- Born: c. 1841 Ather, Ireland
- Died: 1901 New York City
- Burial place: East DeKalb Cemetery, De Kalb Junction, New York
- Military career
- Allegiance: United States
- Branch: United States Army Union Army
- Service years: 1861 - 1865
- Rank: First Lieutenant
- Unit: 6th New York Cavalry Regiment
- Conflicts: American Civil War • Battle of Cedar Creek
- Awards: Medal of Honor

= Thomas M. Wells =

Irish-born Union Army soldier and officer

Thomas McCoy Wells (c. 1841 - February 5, 1901) was an Irish born Union Army soldier and officer during the American Civil War. He received the Medal of Honor for gallantry during the Battle of Cedar Creek fought near Middletown, Virginia on October 19, 1864. The battle was the decisive engagement of Major General Philip Sheridan's Valley Campaigns of 1864 and was the largest battle fought in the Shenandoah Valley.

Wells enlisted in the Army from De Kalb, New York in November 1861, and was assigned to the 6th New York Cavalry Regiment. He was commissioned as a second lieutenant in January 1865, and promoted to first lieutenant the following May. Wells was transferred to the 2nd Provisional NY Cavalry in June 1865, and mustered out with this regiment the following August.

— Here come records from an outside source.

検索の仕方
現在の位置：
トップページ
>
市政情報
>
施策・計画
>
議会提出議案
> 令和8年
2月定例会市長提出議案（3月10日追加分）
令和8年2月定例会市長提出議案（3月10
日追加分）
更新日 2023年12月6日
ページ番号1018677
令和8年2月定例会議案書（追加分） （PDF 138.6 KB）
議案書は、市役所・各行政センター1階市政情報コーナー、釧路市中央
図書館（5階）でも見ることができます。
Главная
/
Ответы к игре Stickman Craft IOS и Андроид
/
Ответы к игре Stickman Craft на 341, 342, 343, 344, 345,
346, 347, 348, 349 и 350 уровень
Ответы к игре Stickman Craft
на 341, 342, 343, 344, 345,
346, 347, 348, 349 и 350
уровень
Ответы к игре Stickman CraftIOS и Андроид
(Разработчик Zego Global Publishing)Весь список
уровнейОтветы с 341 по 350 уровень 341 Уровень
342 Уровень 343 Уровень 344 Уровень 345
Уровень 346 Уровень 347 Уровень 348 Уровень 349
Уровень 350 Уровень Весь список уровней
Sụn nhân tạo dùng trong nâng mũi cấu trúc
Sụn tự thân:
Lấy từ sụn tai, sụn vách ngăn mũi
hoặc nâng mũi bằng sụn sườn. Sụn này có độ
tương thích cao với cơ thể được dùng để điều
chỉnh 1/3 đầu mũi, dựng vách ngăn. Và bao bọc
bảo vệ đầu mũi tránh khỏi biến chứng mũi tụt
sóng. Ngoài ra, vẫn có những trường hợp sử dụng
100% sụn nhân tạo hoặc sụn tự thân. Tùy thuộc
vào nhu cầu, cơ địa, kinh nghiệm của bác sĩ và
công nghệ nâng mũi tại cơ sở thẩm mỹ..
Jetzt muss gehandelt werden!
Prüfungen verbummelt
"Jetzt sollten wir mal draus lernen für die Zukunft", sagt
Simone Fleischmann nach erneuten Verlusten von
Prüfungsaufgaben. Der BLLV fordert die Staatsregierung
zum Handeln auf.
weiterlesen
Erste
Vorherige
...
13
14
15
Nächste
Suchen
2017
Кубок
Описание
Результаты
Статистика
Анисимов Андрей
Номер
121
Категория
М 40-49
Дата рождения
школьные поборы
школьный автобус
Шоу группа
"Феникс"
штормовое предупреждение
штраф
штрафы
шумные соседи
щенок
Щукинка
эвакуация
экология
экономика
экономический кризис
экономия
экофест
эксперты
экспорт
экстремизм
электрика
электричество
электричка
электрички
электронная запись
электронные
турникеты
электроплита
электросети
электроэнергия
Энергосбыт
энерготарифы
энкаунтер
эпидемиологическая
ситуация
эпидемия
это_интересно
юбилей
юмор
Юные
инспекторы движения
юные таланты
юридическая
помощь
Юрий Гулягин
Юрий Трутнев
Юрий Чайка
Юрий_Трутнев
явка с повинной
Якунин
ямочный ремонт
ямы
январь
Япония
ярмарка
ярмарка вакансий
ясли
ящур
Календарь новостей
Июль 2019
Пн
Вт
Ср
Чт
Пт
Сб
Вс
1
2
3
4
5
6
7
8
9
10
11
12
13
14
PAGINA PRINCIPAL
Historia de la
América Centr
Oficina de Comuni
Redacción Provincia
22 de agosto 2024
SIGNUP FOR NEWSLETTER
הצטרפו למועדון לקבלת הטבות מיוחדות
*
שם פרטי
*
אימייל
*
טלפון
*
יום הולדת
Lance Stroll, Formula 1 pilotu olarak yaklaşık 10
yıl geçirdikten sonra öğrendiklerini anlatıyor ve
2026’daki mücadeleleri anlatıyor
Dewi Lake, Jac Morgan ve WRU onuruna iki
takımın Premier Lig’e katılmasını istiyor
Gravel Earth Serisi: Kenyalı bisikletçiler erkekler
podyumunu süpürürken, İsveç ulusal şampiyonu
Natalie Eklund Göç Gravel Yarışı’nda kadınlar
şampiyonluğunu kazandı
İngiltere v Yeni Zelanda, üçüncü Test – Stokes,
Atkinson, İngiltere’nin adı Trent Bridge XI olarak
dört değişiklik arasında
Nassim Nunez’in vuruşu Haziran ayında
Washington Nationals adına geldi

==Medal of Honor citation==
"The President of the United States of America, in the name of Congress, takes pleasure in presenting the Medal of Honor to Chief Bugler Thomas McCoy Wells, United States Army, for extraordinary heroism on 19 October 1864, while serving with 6th New York Cavalry, in action at Cedar Creek, Virginia, for capture of colors of 44th Georgia Infantry (Confederate States of America)."